With 150Vac input, I measured Voltage with 10MΩ meter at the output at 184Vdc,
I have series connected Nine, 10MΩ resistors to make a 10 to 1 divider with my DVM.
I now measure 684Vdc. Difference, 10MΩ load vs 100MΩ load.
Using this data, I calculated a 43MΩ output impedance of the voltage quadrupler.
I expect with no load it has an output of about 958V volts with 150Vac input.

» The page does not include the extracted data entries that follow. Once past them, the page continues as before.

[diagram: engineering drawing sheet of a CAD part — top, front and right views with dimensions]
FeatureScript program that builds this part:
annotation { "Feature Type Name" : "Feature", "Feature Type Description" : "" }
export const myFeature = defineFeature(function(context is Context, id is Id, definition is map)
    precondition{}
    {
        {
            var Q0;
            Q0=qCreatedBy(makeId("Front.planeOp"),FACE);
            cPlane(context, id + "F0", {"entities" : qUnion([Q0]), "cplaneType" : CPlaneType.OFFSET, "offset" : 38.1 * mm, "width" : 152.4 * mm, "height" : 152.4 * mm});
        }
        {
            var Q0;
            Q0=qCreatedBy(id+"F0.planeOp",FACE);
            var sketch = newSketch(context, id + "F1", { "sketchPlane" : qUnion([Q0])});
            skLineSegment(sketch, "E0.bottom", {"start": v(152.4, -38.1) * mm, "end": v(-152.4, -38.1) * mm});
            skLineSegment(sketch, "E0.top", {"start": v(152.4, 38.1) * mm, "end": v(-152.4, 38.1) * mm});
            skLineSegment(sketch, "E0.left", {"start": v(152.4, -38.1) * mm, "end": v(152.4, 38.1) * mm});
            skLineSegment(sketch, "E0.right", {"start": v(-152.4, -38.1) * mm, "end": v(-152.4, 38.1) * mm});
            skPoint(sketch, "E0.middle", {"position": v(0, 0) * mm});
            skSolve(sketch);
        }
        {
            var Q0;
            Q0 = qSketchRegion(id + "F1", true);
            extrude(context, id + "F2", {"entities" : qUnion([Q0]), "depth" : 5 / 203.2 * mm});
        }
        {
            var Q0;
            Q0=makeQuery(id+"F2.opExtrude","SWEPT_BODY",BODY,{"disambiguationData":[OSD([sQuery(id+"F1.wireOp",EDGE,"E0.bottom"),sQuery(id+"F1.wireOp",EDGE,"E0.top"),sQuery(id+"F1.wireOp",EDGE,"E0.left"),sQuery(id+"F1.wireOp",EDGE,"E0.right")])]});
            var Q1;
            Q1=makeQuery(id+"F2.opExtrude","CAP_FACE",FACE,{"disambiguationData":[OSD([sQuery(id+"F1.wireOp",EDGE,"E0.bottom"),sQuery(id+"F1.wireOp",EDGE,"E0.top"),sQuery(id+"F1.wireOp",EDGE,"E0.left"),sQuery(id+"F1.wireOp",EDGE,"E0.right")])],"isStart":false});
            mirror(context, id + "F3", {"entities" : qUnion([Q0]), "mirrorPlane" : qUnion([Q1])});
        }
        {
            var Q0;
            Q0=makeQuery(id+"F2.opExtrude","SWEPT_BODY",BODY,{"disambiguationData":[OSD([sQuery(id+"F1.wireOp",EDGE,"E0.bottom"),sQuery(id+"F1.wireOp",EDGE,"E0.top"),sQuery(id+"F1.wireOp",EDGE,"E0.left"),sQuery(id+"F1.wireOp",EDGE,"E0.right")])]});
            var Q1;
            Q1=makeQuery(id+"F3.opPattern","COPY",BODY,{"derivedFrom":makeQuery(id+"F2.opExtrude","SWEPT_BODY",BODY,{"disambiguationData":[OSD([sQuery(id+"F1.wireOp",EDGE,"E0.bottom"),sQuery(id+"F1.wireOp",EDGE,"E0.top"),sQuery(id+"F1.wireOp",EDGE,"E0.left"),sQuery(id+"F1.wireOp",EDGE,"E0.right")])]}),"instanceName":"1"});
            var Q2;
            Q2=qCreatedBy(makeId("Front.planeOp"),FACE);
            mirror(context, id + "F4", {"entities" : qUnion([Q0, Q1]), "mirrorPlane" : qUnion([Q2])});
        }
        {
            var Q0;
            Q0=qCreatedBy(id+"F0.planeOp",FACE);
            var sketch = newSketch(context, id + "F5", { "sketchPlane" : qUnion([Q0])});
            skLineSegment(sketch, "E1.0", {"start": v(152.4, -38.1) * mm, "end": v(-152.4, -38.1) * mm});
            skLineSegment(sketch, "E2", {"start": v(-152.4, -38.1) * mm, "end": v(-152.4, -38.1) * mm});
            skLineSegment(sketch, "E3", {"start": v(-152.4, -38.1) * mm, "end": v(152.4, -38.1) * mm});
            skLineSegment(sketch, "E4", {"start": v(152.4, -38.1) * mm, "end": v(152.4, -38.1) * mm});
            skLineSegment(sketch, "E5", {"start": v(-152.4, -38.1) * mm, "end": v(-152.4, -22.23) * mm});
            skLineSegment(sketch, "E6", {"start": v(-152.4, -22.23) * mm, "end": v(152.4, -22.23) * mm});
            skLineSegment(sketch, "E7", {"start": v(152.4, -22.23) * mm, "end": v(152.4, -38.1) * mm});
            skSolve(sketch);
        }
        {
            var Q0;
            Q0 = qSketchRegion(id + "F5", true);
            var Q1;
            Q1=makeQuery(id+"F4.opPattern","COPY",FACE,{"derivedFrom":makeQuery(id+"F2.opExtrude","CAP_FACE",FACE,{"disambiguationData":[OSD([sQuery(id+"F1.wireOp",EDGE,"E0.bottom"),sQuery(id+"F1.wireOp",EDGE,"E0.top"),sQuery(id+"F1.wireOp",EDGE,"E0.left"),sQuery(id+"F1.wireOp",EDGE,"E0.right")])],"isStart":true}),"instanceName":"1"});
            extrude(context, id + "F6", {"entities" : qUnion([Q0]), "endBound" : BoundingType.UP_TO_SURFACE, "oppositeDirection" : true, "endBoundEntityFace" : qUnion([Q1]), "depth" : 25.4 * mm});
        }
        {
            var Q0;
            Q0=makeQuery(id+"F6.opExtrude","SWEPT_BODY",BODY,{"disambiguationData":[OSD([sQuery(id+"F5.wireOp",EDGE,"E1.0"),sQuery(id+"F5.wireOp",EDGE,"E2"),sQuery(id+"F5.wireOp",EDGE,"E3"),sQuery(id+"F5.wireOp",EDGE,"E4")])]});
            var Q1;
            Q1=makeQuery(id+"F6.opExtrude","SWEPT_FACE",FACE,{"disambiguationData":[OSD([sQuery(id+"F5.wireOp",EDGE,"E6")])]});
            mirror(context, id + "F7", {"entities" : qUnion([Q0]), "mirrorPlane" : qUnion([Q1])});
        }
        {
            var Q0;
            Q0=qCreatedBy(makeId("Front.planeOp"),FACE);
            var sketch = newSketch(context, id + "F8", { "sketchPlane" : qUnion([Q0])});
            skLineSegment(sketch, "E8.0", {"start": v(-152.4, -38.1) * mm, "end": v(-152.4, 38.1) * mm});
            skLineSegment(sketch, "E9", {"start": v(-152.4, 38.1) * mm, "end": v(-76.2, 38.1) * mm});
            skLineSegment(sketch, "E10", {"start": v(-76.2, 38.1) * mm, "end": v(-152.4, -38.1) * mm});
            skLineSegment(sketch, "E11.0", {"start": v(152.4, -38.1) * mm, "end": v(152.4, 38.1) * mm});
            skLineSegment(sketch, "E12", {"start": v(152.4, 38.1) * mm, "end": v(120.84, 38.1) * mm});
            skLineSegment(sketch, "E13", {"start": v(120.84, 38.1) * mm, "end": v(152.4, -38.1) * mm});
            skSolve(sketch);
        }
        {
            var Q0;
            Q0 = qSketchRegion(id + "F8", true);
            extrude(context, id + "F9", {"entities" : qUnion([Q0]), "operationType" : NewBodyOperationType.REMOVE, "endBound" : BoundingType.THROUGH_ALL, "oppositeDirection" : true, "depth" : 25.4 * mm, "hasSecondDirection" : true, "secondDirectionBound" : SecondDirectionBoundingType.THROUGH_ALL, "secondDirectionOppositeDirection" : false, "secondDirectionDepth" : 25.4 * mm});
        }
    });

** This link might be useful to you:

https://www.extremeelectronics.co.uk/calculators/cw-voltage-calculator/


.... Phil

Thanks Phil.
Mikek

 

[Lamont Cranston]

On a somewhat different note:
Looking through some experimental literature on oil/water separation using using electric fields.
There is AC, sine and square, 50Hz to 50kHz, DC and pulsed DC, so I think the starting experiment is with AC, 60Hz.
Experiments showed little affect of frequency on separation efficiency.
I\'m seeing glass vessels wrapped with a copper foil and an electrode in the center of the glass
vessel in the solution. Applying the HV to this sets up the electric field, but I expect very little current.
The AC out of the neon sign transformer isn\'t to bad to measure as the transformer output impedance is 295K,
although 1000V open circuit measures 971V when loaded with a 10MΩ meter. ( I did build a 90MΩ prob e)
I\'m curious to know what current the Vessel with the electric field is drawing?
So, I\'m thinking of doing the usual, putting a resistor in series with the load and measuring the voltage drop across the resistor.
In this case the current is so low, I\'m thinking 1MΩ resistor in series will only drop 1V at 1ua, and I suspect current to be lower than that.
Does that seem like the way to do the current measurement?
Living vicariously through my son\'s experiments at his work, Mikek

Fun fact: I\'ve seen the neon sign transformer say 30ma, impedance protected.
The transformer we\'re using is 9000V at 30ma. I measured the output impedance at 295kΩ.
9000V / 295kΩ = 30.5ma, that could not have come out better!

 

[Lamont Cranston]

On Tuesday, May 2, 2023 at 12:43:15 PM UTC-5, Fred Bloggs wrote:

On Monday, May 1, 2023 at 9:55:15 PM UTC-4, Lamont Cranston wrote:
In my junque box I have a High Voltage, Voltage multiplier.
I pulled it out to help my son on a project and it doesn\'t work as I expected.
Testing of the parts tells me they are all good. But the voltages don\'t seem right. I\'m using a Bryman 235 DVM with a 10MΩ input impedance. So, I\'m don\'t expect I\'m loading the circuit.
I took a picture and put voltage reads on the picture with some info about the diodes and caps. The diodes are about 1\" long and have a 10v drop at 2ma.
I would like to know the voltage ratings of the diodes and caps, but don\'t
find any info on the net.
Any Idea, why my voltages are way off?
Mikek

https://www.dropbox.com/s/ox8xomn4aiutprf/HV%20Multiplier.jpg?dl=0
Bottom row second capacitor from the left is not holding its charge OR the fourth diode from left is not conducting OR you have a cold solder joint in that area.

After removing all the parts so I would have diodes for a full wave bridge, I checked the caps out off circuit. I did have one bad one,
The capacitance was good, but the RP was 1.9M the good caps were over 190MΩ. D showed it but not dramatic, Q was 44 vs 450.